«Если ее родители ничего не заподозрили, — продолжал размышлять я, — если она пересела за столом по чистой случайности, то завтра мы вновь будем сидеть рядом…»
Но ни на следующий день, ни позже я не сидел возле мадемуазель Альберты, она по-прежнему сидела напротив меня, смотрела все тем же пустым взглядом, роняла все те же безличные фразы, которые в этом доме назывались застольной беседой. Думаю, вы представляете, с каким вниманием я ее слушал! Вид у нее был самый непринужденный, зато насколько принужденный у меня! Меня трясло от злобы, разрывало от бешенства, но я складывал губы в любезную улыбку! Безразличие мадемуазель Альбертины уносило ее от меня куда дальше, чем перемещение за столом. Мое отчаяние, возмущение повели к тому, что я уже не боялся ее скомпрометировать и вперял в ее большие непроницаемые и всегда равнодушные глаза свой воспаленный и гневный взор. Что таится за ее поведением? Уловка? Кокетство? Новый каприз, а старый уже забыт? Или, может быть, непроходимая глупость? Потом я знавал женщин, мгновенно вспыхивающих и столь же скоро остывающих. «Повезло, если не пропустил мгновенье», — говаривала знаменитая Нинон де Ланкло[33]. Неужели мгновенье Альберты уже миновало?
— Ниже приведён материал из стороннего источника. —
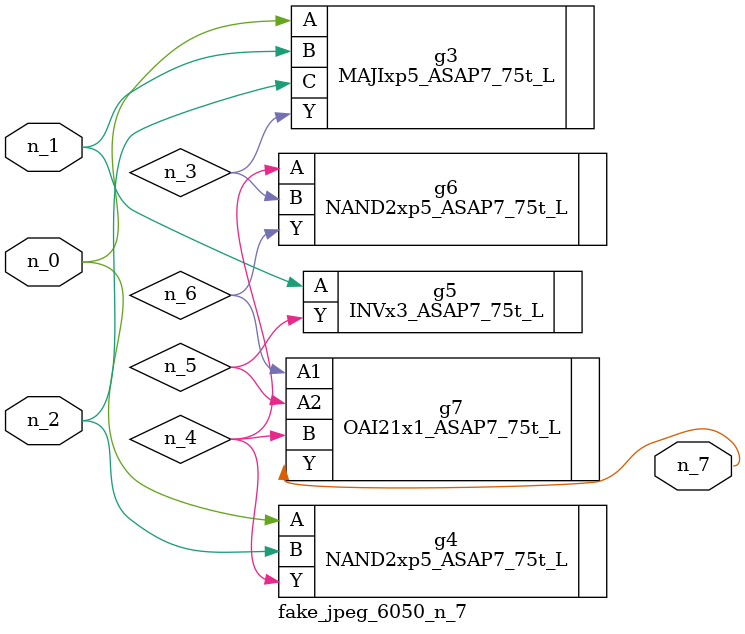
<source format=v>
module fake_jpeg_6050_n_7 (n_0, n_2, n_1, n_7);

input n_0;
input n_2;
input n_1;

output n_7;

wire n_3;
wire n_4;
wire n_6;
wire n_5;

MAJIxp5_ASAP7_75t_L g3 ( 
.A(n_0),
.B(n_1),
.C(n_2),
.Y(n_3)
);

NAND2xp5_ASAP7_75t_L g4 ( 
.A(n_0),
.B(n_2),
.Y(n_4)
);

INVx3_ASAP7_75t_L g5 ( 
.A(n_1),
.Y(n_5)
);

NAND2xp5_ASAP7_75t_L g6 ( 
.A(n_4),
.B(n_3),
.Y(n_6)
);

OAI21x1_ASAP7_75t_L g7 ( 
.A1(n_6),
.A2(n_5),
.B(n_4),
.Y(n_7)
);


endmodule
</source>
И все-таки я продолжал ждать… Но чего? Слова, знака, опасной обмолвки, шепота под скрип стульев, когда все встают из-за стола. Ждал напрасно. И тогда мне в голову стали приходить безумные идеи, одна нелепей другой. Например, я убедил себя, что Альберта, не имея возможности дать мне ответ во время обеда, непременно ответит по почте: когда она выйдет вместе с матерью в город, у нее хватит ловкости опустить письмо в почтовый ящик. Во власти завладевшей мной идеи я портил себе кровь два раза в день, сходя с ума за час до прихода почтальона. Дожидаясь его, я раз десять спрашивал старушку Оливьетту прерывающимся голосом: «Нет ли для меня писем?» И она с неизменным спокойствием отвечала: «Нет, сударь, писем для вас нет». Разочарование и досада стали в конце концов нестерпимыми. Обманутое желание перерождается в ненависть. Я возненавидел Альберту, и из ненависти, вызванной обманутым желанием, объяснял ее обращение со мной причинами, которые помогали бы мне ее презирать, потому что ненависть питается презрением. Презрение для ненависти — воистину нектар. «Трусливая лицемерная дрянь, побоялась написать мне письмо!» — возмущался я.
Как видите, я не стеснялся в выражениях. А мысленно выражался еще грубее и не считал, что клевещу. Обида убила во мне рыцаря, я делал все, чтобы больше не думать о той, которую смешивал с грязью, прикладывал по-солдатски, о которой рассказывал Луи де Мену. Да-да, я и ему рассказал свою историю! Славный Луи выслушал меня, закручивая штопором длинный светлый ус, и цинично посоветовал, ведь мы в нашем 27-м полку не были моралистами:
— Поступай, как я. Вышибай клин клином. Возьми в любовницы белошвеечку и забудь свою чертову куклу!
Совету Луи я не последовал — хотел добиться своего. Если бы Альберта могла узнать о моей любовнице, я, возможно бы, и завел ее, чтобы ревность обожгла инфанте сердце или хлестнула по самолюбию. Но как бы она узнала? Каким образом? Предположим, я завел бы любовницу и, как Луи в свой гостиничный номер, привел бы ее к себе в комнату. И что же? Только бы рассорился с добрыми своими хозяевами, которые попросили бы меня немедленно покинуть дом и поселиться где-нибудь в другом месте. Этого я не хотел. Не хотел отказываться от возможности вновь ощутить пожатие руки или ножку проклятой Альберты, оставшейся для меня ее высочеством Недотрогой.